Schritt 2: Dokumentationsprozesse überprüfen. Stellen Sie sicher, dass alle erbrachten Leistungen korrekt und vollständig dokumentiert werden. Nutzen Sie Vorlagen und Checklisten in der Praxissoftware.
Schritt 3: Mitarbeiter in der Abrechnung schulen. MFA und Abrechnungsassistenten sollten regelmäßig zu EBM-Neuerungen und abrechnungsrelevanten Dokumentationsanforderungen geschult werden.
Schritt 4: GOÄ-Steigerungsfaktoren strategisch einsetzen. Prüfen Sie für jeden Privatpatienten-Fall, ob ein erhöhter Steigerungsfaktor medizinisch und zeitlich begründet ist und bereiten Sie entsprechende Formulierungen vor.
Schritt 5: Wirtschaftlichkeitsprüfungen vorbereiten. Analysieren Sie Ihre Verordnungs- und Überweisungsquoten und dokumentieren Sie medizinische Begründungen für Auffälligkeiten.
Häufige Fehler und wie man sie vermeidet
Ein typischer Fehler ist das Abrechnen nach persönlichem Gefühl statt nach systematischer Analyse. Praxen, die ihren Abrechnungsstand nie mit Vergleichsdaten abgeglichen haben, verschenken oft dauerhaft Umsatz.

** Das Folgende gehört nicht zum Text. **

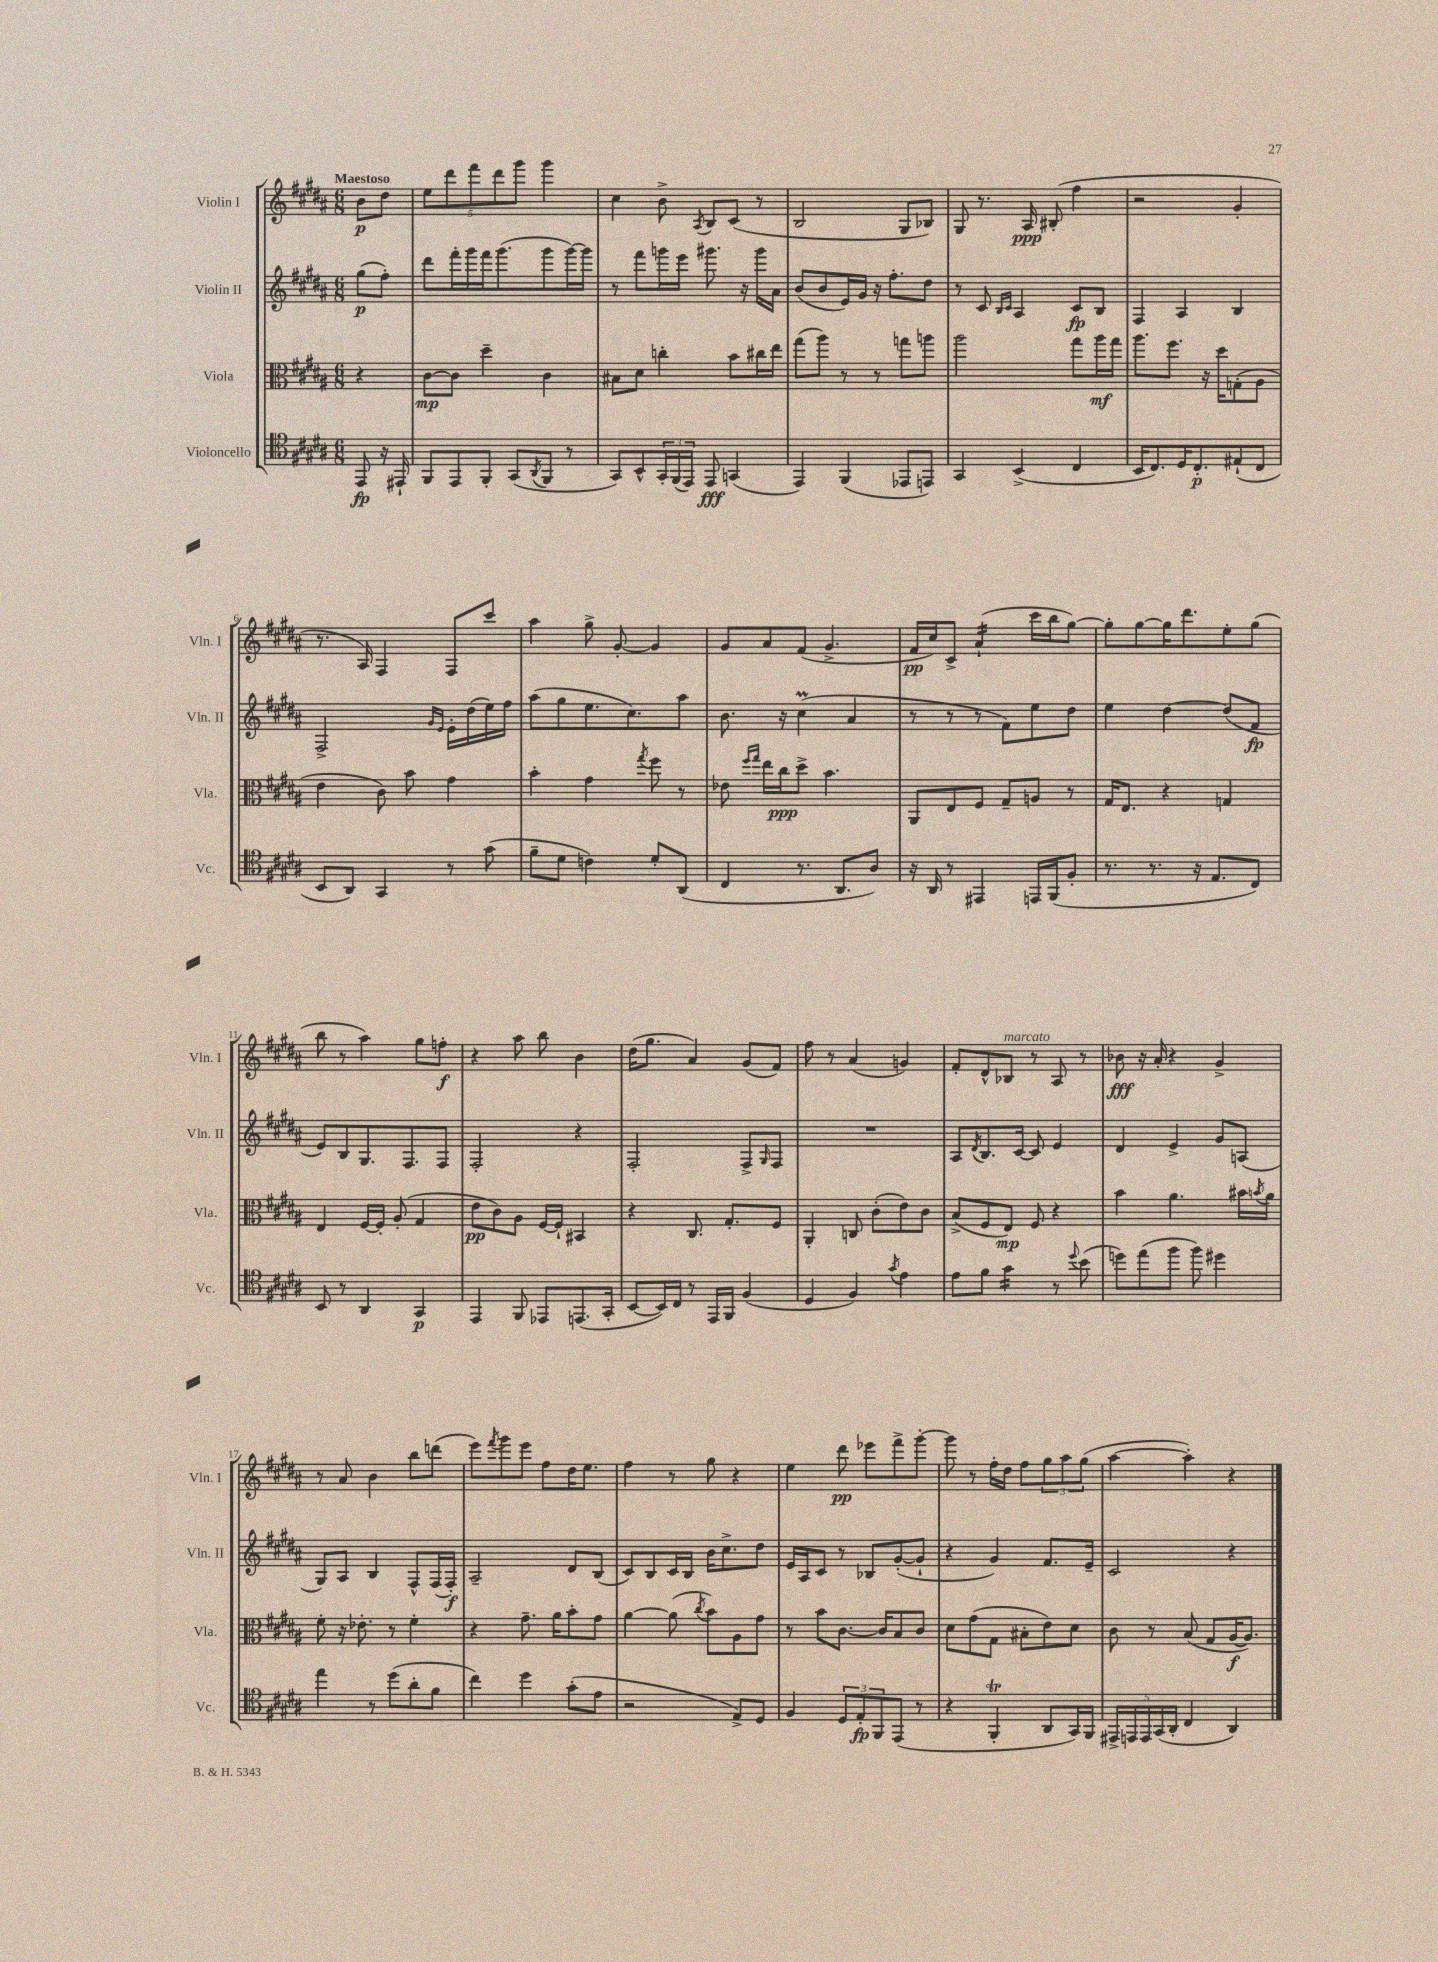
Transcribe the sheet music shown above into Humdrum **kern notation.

**kern	**kern	**kern	**kern
*staff4	*staff3	*staff2	*staff1
*clefC4	*clefC3	*clefG2	*clefG2
*k[f#c#g#d#a#]	*k[f#c#g#d#a#]	*k[f#c#g#d#a#]	*k[f#c#g#d#a#]
*M6/8	*M6/8	*M6/8	*M6/8
8EE	4r	(8gg#	8b
16r	.	8ff#')	8dd#
16EE#`	.	.	.
=	=	=	=
8FF#	[8c#	8ddd#	10ee
.	.	.	10ddd#
8EE	8c#]	16fff#'	.
.	.	16ggg#	.
.	.	.	10fff#
8FF#'	4dd#~	16fff#	.
.	.	.	10ddd#
.	.	(8.ggg#	.
(8GG#	.	.	.
.	.	.	10ggg#
8qAA#	.	.	.
8FF#	4c#	8ggg#	4ggg#
8r	.	[16ggg#)	.
.	.	16ggg#]	.
=	=	=	=
8GG#)	8B#	8r	4cc#
8BB^^	8d#	8fff#	.
24GG#'	4cc'	16ggg	8b^
(24FF#	.	.	.
.	.	16eee	.
24EE)	.	.	.
.	.	.	8qA#
8EE	.	8.ggg#	8B
(4GG	8b	.	(8c#
.	.	16r	.
.	16cc#	16ggg#	8r
.	16ee	16a#	.
=	=	=	=
4EE)	(8gg#	(8b	2B
.	8aa#)	8b	.
(4FF#	8r	16e)	.
.	.	16g#	.
.	8r	16r	.
.	.	8.ff#'	.
8EE-	8gg	.	8G#
8EE)	8aa	8dd#	8B-)
=	=	=	=
4GG#	2aa#	8r	8G#
.	.	8c#	8.r
.	.	16qqB	.
.	.	16qqc#	.
(4BB^	.	4A#	.
.	.	.	16A#
.	.	.	(8B#'
4C#	8gg#	8c#	4ff#
.	16aa#	8B	.
.	16gg#	.	.
=	=	=	=
16BB	8.aa#	4F#	2r
8.C#)	.	.	.
.	8.ff#	.	.
16D#	.	4A#	.
8.C#'	.	.	.
.	16r	.	.
.	16dd#	.	.
(8E#`	(8G'	4B	4g#'
8C#	8A#	.	.
=	=	=	=
8BB	4e	2F#^	8.r
8AA#)	.	.	.
.	.	.	16A#)
4GG#	8c#)	.	4F#
.	8b	.	.
.	.	16qqg#	.
.	.	16qqe	.
8r	4g#	16e'	8F#
.	.	(16dd#	.
(8g#	.	16ee)	8ccc#
.	.	16ff#	.
=	=	=	=
8f#~	4b'	(8aa#	4aa#
8d#	.	8gg#	.
4c)	4g#	8.ee	8gg#^
.	.	.	[8g#'
.	.	8.cc#)	.
.	8qgg#	.	.
8d#'	8ff#	.	4g#]
(8AA#	8r	8aa#	.
=	=	=	=
4C#	8e-	8.b	8g#
.	16qqff#	.	.
.	16qqgg#	.	.
.	16ee	.	8a#
.	16cc#	16r	.
8.r	8dd#^	(4cc#	(8f#
.	4.b	.	4.g#^
8.AA#	.	.	.
.	.	4a#	.
8A#)	.	.	.
=	=	=	=
16r	8AA#	8r	16f#
16AA#	.	.	16cc#)
8r	8E	8r	8c#^
4EE#	8F#	8r	(4a#`
.	8G#~	8f#)	.
16EE	8A	8ee	16ccc#
(16FF#	.	.	16bb
8F#'	8r	8dd#	[8gg#)
=	=	=	=
8.r	16G#	4ee	8gg#']
.	8.E	.	.
.	.	.	[8gg#
8.r	.	.	.
.	4r	[4dd#	16gg#]
.	.	.	8.ddd#
16r	.	.	.
8.E	.	.	.
.	4G	(8dd#]	8ee'
8C#)	.	8f#	(8gg#
=	=	=	=
8BB	4E	8e)	8bb
8r	.	8B	8r
4AA#	[16F#	8.G#	4aa#)
.	16F#']	.	.
.	(8A#'	.	.
.	.	8.F#	.
4GG#	4G#	.	8gg#
.	.	8F#	8ff'
=	=	=	=
4EE	8e	2F#'	4r
.	8c#)	.	.
8FF#	8A#	.	8aa#
8EE-	[16F#	.	8bb
.	16F#`]	.	.
(8.EE	4BB#	4r	4b
16GG#'	.	.	.
=	=	=	=
[8BB	4r	2F#'	(16dd#
.	.	.	8.gg#
16BB])	.	.	.
16C#	.	.	.
8r	8.C#	.	4a#)
16EE	.	.	.
16FF#	8.G#'	.	.
(4F#	.	8F#^	(8g#
.	.	16qqG#	.
.	8F#	8F#	8f#)
=	=	=	=
4D#	4AA#'	2.r	8ff#
.	.	.	8r
4F#)	8C	.	(4a#
.	(8c#'	.	.
8qg#	.	.	.
4e	8e)	.	4g)
.	8c#	.	.
=	=	=	=
8e	(8B^	8A#	8f#'
.	.	8qd#	.
8f#	8F#	8.B	8d#^^
4g#	8E)	.	8B-
.	.	[16c#	.
.	8F#	8c#]	8r
8r	4r	4e	8A#
8qqdd#	.	.	.
(8b	.	.	8r
=	=	=	=
8dd)	4b	4d#	8b-
(8ee	.	.	16r
.	.	.	16a#'
8ff#	4.a#	4e^	4r
8ff#)	.	.	.
4dd#	.	8g#	4g#^
.	16b#	(8A	.
.	8qb	.	.
.	16a#	.	.
=	=	=	=
4ee	8f#'	8G#)	8r
.	16r	8A#	8a#
.	8.e-'	.	.
8r	.	4B	4b
(8dd#	8r	.	.
8a#'	4f#'	8F#^^	8bb
8f#	.	(16F#	(8ddd
.	.	16F#')	.
=	=	=	=
4cc#)	4r	2A#~	8eee)
.	.	.	8qfff#
.	.	.	8ggg#
4dd#	8.g#~	.	8eee
.	.	.	8ff#
.	16a#	.	.
(8g#'	8b'	8d#	16dd#
.	.	.	8.ee
8e	8g#	(8B	.
=	=	=	=
2r	[4a#	8c#)	4ff#
.	.	8B	.
.	(8a#]	16c#	8r
.	.	16B	.
.	8qcc#	.	.
.	8b)	16b	8gg#
.	.	8.cc#^	.
8E^)	8A#	.	4r
8D#	8g#	8dd#	.
=	=	=	=
4F#	8r	16e	4ee
.	.	16A#	.
.	8b	8c#	.
12D#	[8.c#	8r	8ddd#
12E'	.	.	.
.	.	8B-	8eee-
12FF#	.	.	.
.	16c#]	.	.
(8EE	8B	([8g#'	8fff#^
8r	8c#	8g#`]	[8ggg#'
=	=	=	=
4r	8d#	4r	8ggg#]
.	(8g#	.	8r
4FF#'	8G#	4g#)	16ff#'
.	.	.	16dd#
.	8B#'	.	8ff#
8AA#	8e)	8.f#	12gg#
.	.	.	12aa#
16GG#)	8d#	.	.
.	.	.	(12gg#
16FF#	.	16e~	.
=	=	=	=
20EE#^	8c#	2c#	[4aa#
20EE	.	.	.
20EE	.	.	.
.	8r	.	.
(20GG#	.	.	.
20AA#'	.	.	.
4C#	(8B	.	4aa#'])
.	8G#	.	.
4AA#)	[16A#	4r	4r
.	8.A#])	.	.
==	==	==	==
*-	*-	*-	*-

Ärzteversichert empfiehlt, parallel zur Abrechnungsoptimierung auch eine Rechtsschutzversicherung zu prüfen, die bei Auseinandersetzungen mit der KV oder bei Wirtschaftlichkeitsprüfungen unterstützt. Eine gute Absicherung schützt das Praxisbudget auch in strittigen Abrechnungsfragen.
Fazit
Eine aktive Abrechnungsstrategie verbessert das Praxisergebnis nachhaltig und ohne zusätzliche Patientenzahlen. Weitere Artikel finden Sie in der Blog-Übersicht.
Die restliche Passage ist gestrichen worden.